El artículo de Foer explica con detalle la insaciable sed de Manafort y su familia por lujos extraordinarios. Una hija altamente exigente que literalmente chantajea a su padre cuando se entera que tiene un affaire extra marital.
Uno de los primeros clientes extranjeros fue el polémico presidente filipino Ferdinand Marcos a mediados de los 1980s. Ante el desprestigio nacional e internacional del filipino, Manafort orquestó una elección presidencial en que, gracias al fraude electoral, Marcos ganó por un alto porcentaje. La estratagema del estadounidense era que un triunfo holgado le otorgaría legitimidad al filipino.

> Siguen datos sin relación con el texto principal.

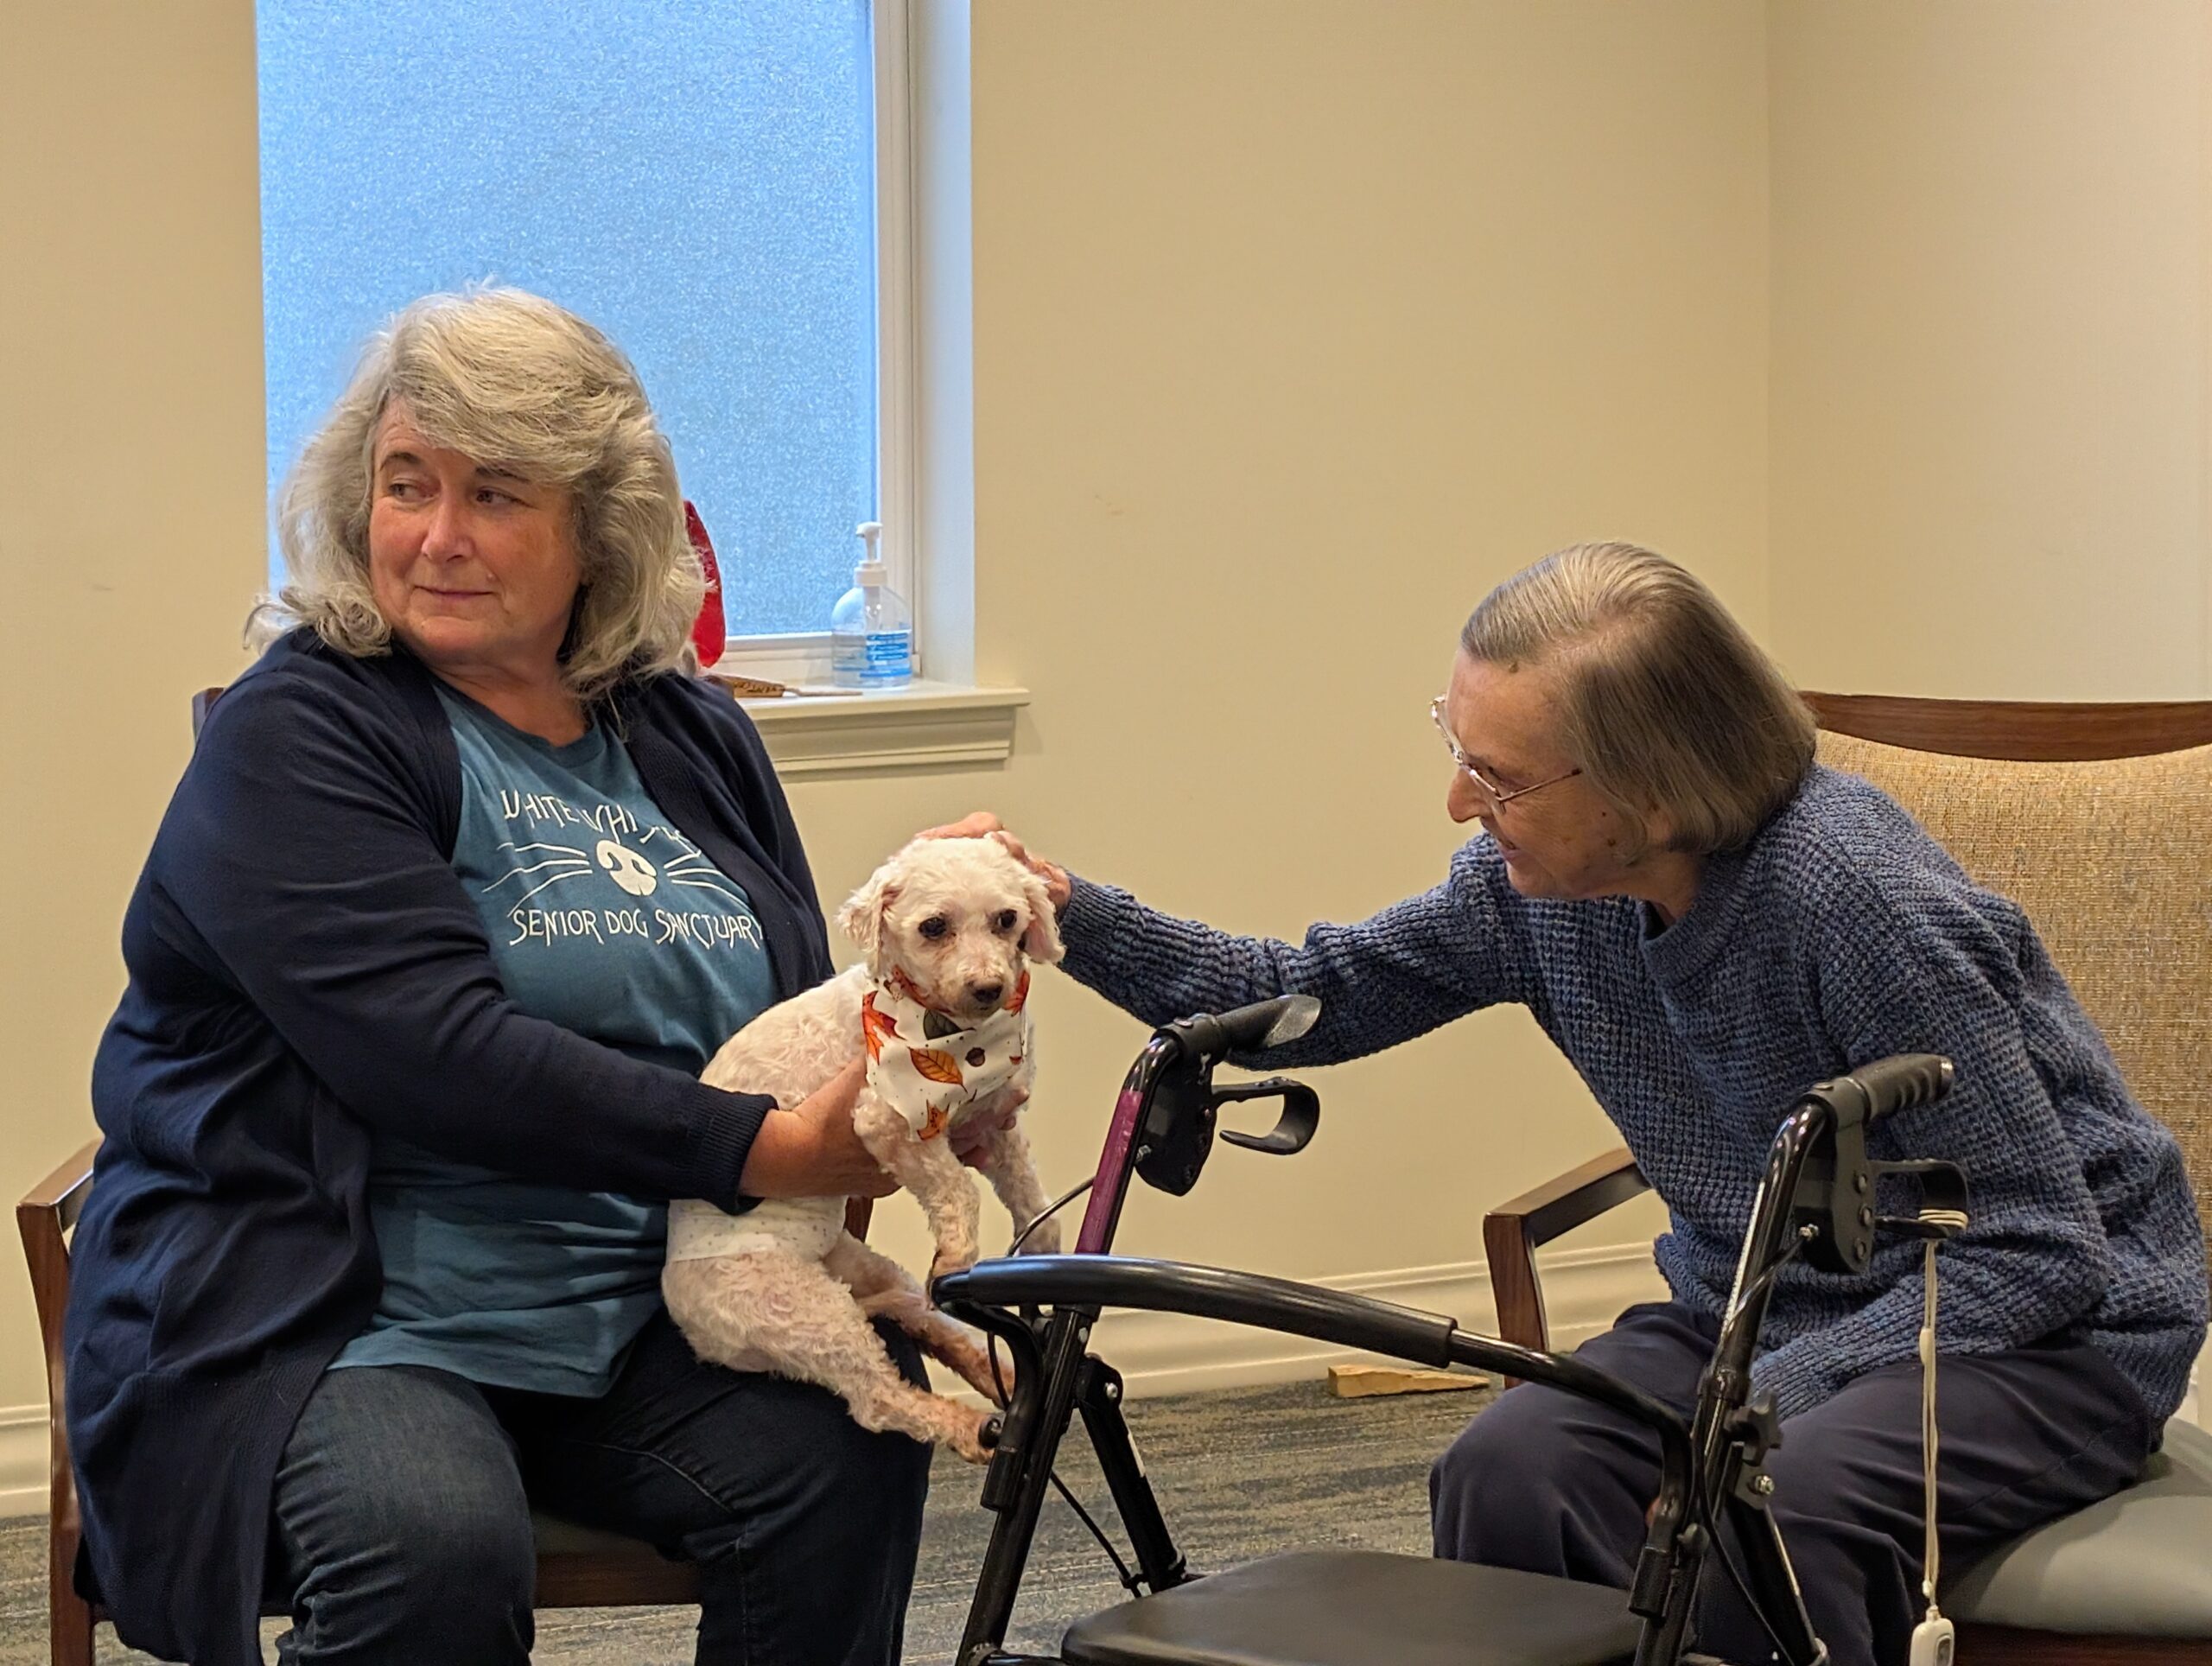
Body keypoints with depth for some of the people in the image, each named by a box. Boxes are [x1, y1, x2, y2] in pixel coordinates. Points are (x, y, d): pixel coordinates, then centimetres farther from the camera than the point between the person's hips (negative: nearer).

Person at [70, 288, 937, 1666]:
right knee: (432, 1542, -35)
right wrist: (756, 1152, -24)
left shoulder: (691, 737, 14)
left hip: (645, 1317, 5)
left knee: (848, 1456, -24)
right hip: (333, 1307, -5)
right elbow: (436, 1055, -19)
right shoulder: (297, 737, -5)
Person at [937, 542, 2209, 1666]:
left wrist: (1759, 1406, -28)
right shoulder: (1543, 885, -7)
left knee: (1772, 1515, -36)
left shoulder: (1862, 900, -28)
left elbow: (2040, 1250, -23)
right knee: (1510, 1477, -22)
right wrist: (1071, 911, -6)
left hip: (2052, 1327, -6)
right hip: (1757, 1307, 6)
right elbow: (1315, 996, 9)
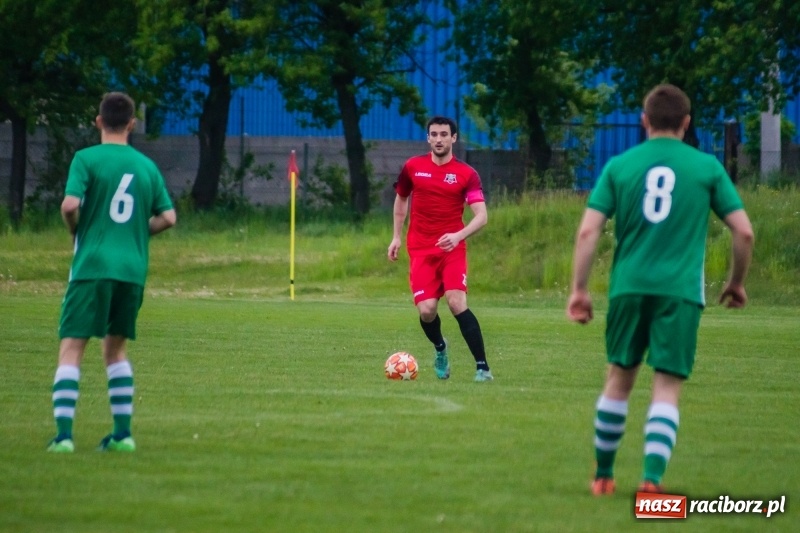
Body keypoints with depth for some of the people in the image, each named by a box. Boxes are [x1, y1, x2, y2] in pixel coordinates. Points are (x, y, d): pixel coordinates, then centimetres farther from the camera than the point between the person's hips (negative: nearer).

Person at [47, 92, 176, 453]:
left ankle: (63, 434, -16)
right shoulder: (147, 166, 11)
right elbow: (168, 217, 9)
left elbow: (70, 205, -14)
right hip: (133, 270, 4)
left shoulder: (87, 159, -3)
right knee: (115, 349, 19)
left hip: (93, 265, -4)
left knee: (71, 349, -4)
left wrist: (76, 232, 5)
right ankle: (122, 433, 14)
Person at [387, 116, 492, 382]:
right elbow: (401, 199, 23)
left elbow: (481, 216, -10)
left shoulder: (467, 174, -3)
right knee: (426, 310, -11)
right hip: (421, 250, 2)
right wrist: (396, 237, 18)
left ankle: (482, 366, -14)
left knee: (457, 303, -20)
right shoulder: (412, 167, 5)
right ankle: (440, 348, 24)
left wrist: (459, 235, -26)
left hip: (452, 249, -2)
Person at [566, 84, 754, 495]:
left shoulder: (619, 166, 6)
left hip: (629, 287, 2)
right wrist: (737, 282, 17)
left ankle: (603, 476, 25)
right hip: (681, 291, -2)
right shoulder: (707, 167, 3)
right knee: (666, 389, -1)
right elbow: (743, 231, 2)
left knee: (619, 379, 16)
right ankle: (652, 477, -16)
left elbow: (588, 231, -1)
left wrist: (579, 289, 4)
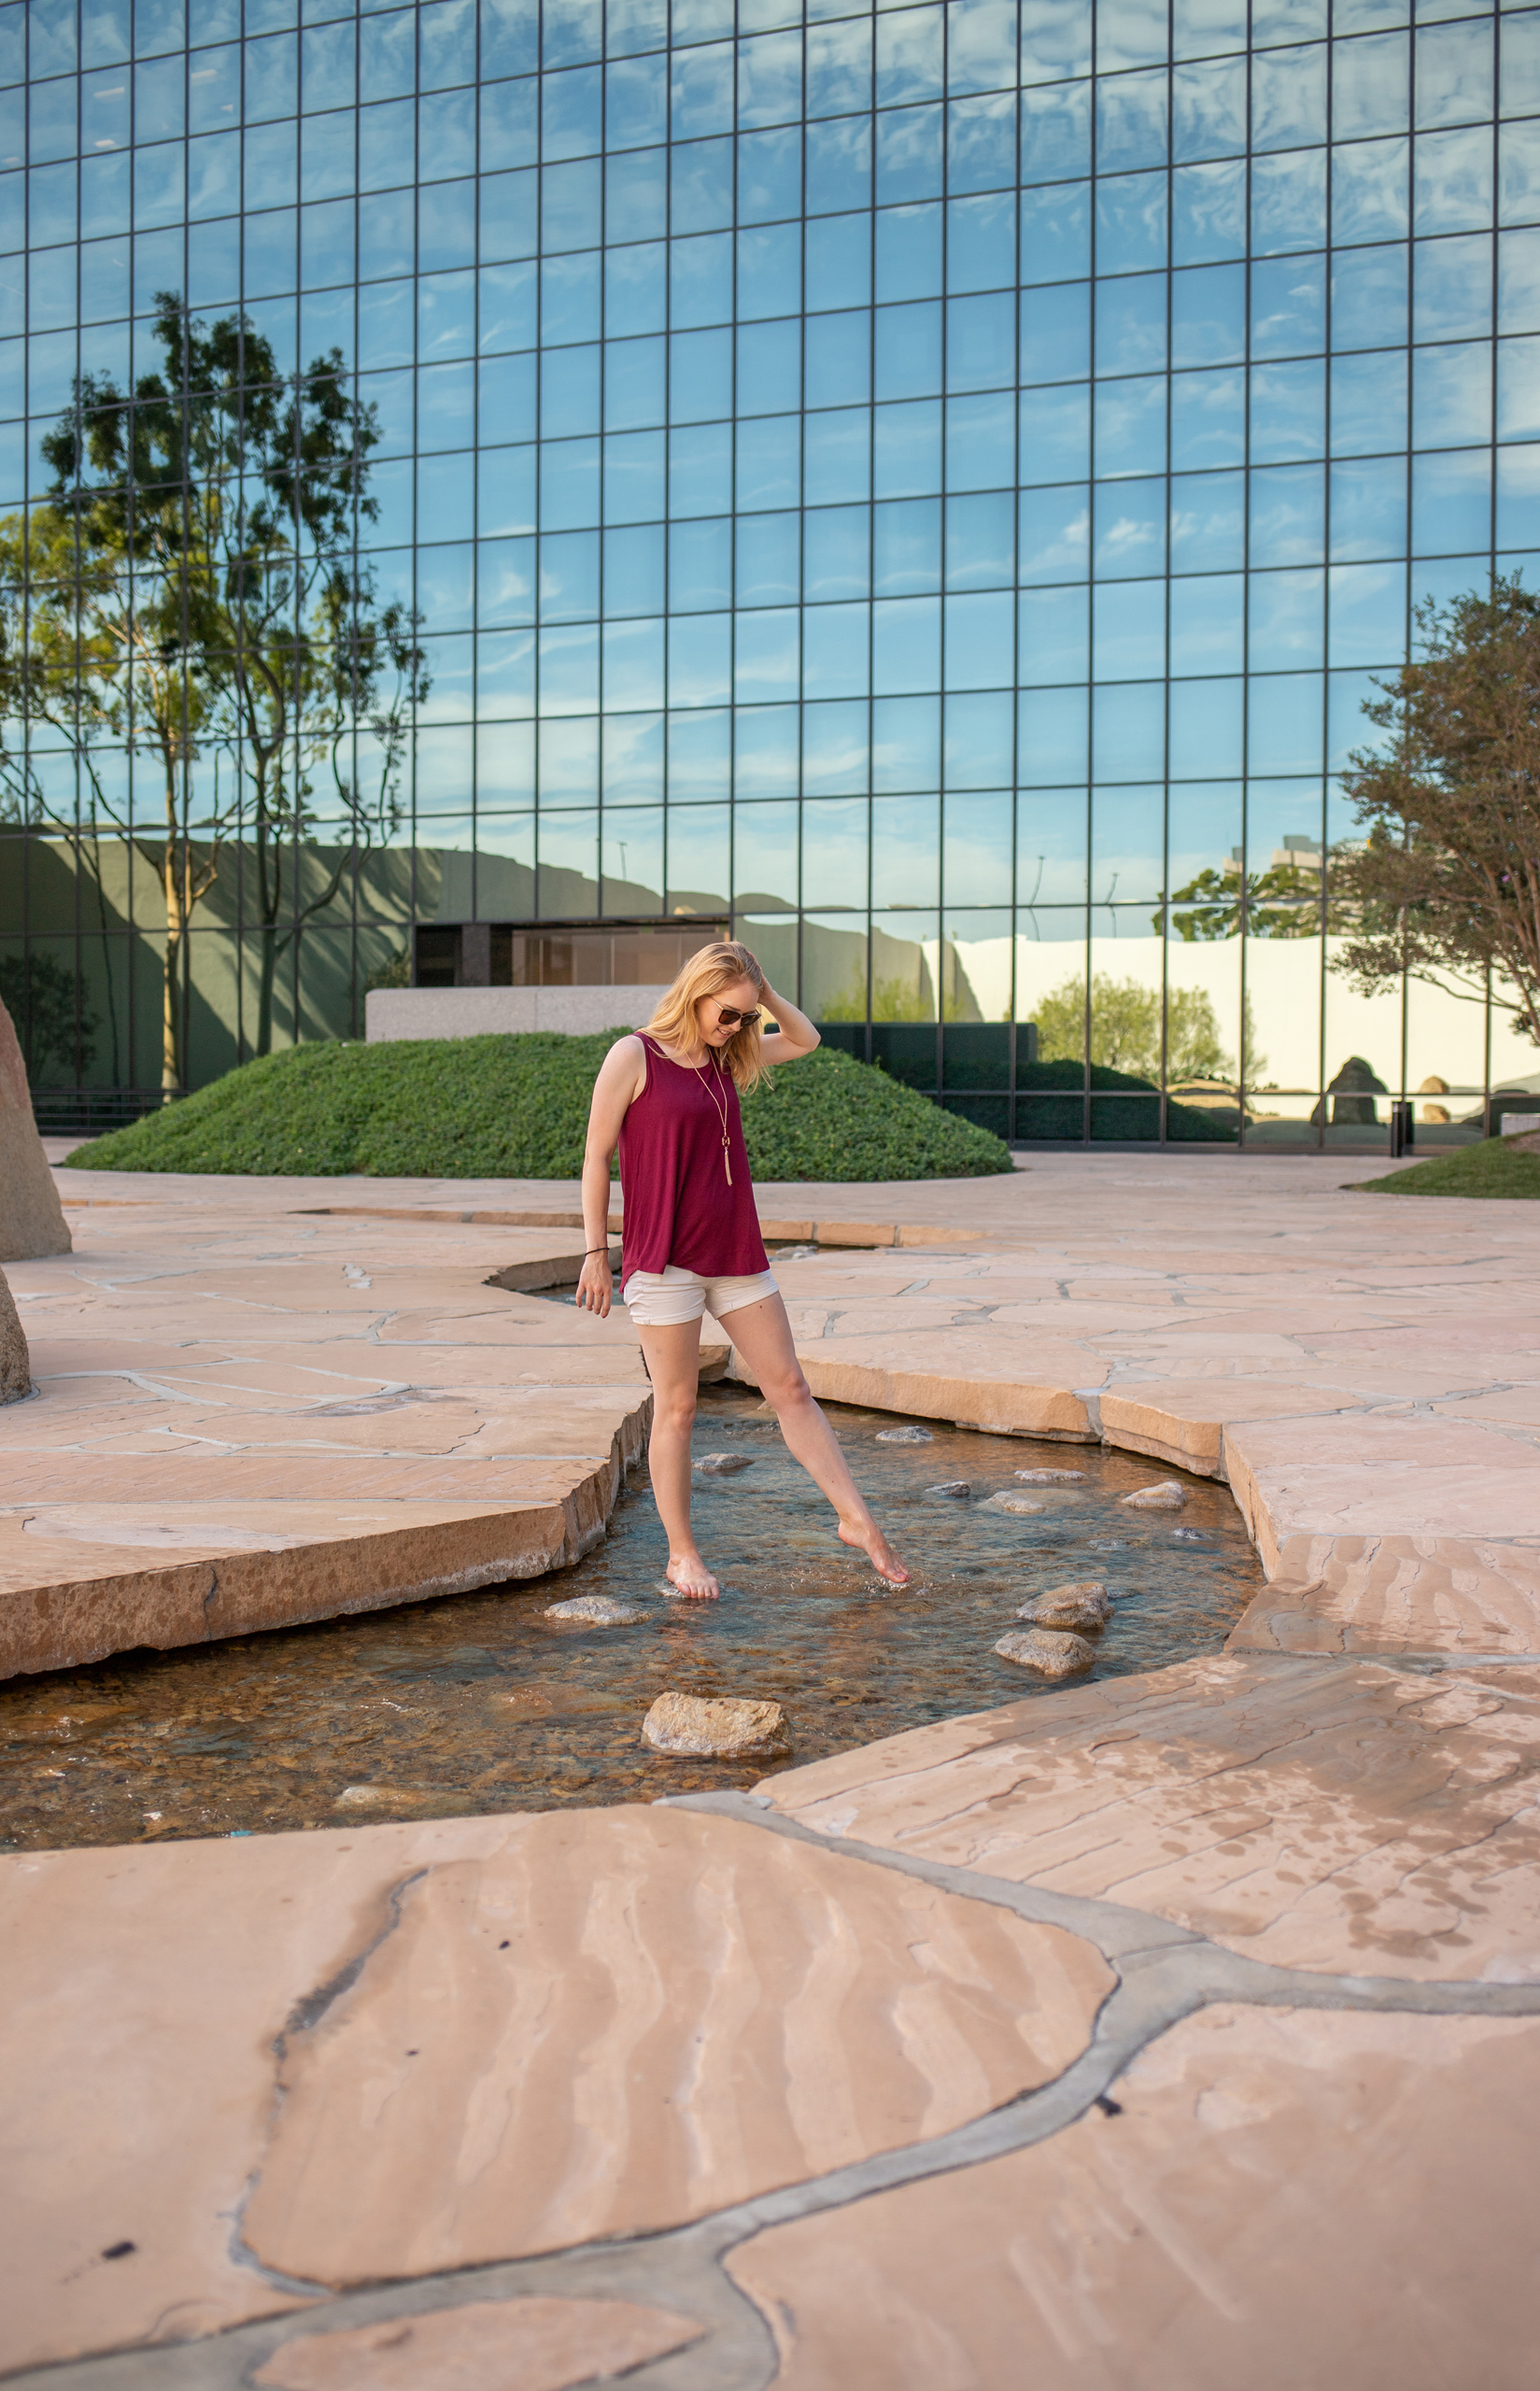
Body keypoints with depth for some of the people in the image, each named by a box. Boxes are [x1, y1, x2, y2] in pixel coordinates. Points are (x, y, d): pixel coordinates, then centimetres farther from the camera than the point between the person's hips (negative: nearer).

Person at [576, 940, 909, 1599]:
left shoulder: (726, 1055, 10)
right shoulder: (634, 1056, -7)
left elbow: (805, 1041, 24)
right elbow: (596, 1156, -6)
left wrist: (763, 991, 6)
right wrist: (595, 1251, -8)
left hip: (735, 1253, 6)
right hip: (664, 1258, -6)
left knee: (790, 1389, 8)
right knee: (676, 1408, 2)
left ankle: (857, 1520, 14)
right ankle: (681, 1553, 14)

También estableció una relación de trabajo con Abuld Rahman Al Assir, el conocido traficante de armas. Esto le valió expandir su portafolio global y entrar en contacto con grandes oligarcas rusos como Oleg Deripaska, cercano a Vladimir Putin y recientemente sancionado por Washington. Ya en el Kremlin, conoció a un político ucraniano en la órbita rusa, Yanukovych.
Con la asesoría de Manafort, Yanukovych se convirtió en presidente de Ucrania en 2010. Por sus servicios, Manafort recibió decenas de millones de dólares. Pero en su cenit encontraría su caída. A punto de ser derrocado, Yanukovych huyó a Rusia y Manafort no sólo perdió a su rey midas sino que el nuevo gobierno de Ucrania lo ha denunciado.
De regreso a Estados Unidos, derrotado y desprestigiado, Manafort logró acercarse al más heterodoxo y prometedor de los candidatos republicanos a la Casa Blanca, Donald Trump.
El juicio actual de Manafort está centrado en sus fraudes. Sin embargo, será clave en la investigación de Mueller, pues sobra evidencia que es un personaje central para entender las conexiones de la intervención electoral Rusia y los esfuerzos de Trump y su equipo para derrotar a Hillary Clinton.
La carrera profesional de Manafort representa lo peor del pantano de corrupción e intriga que han anidado en Washington desde su fundación. Lo paradójico es que Trump, quien supuestamente fue electo para secar el pantano, le dio su última oportunidad.
Más paradójico aún es que quizá Trump se hunda con Manafort, el rey del pantano. Sólo si Mueller llega a encontrar evidencia de colusión entre la intervención rusa y el propio Trump.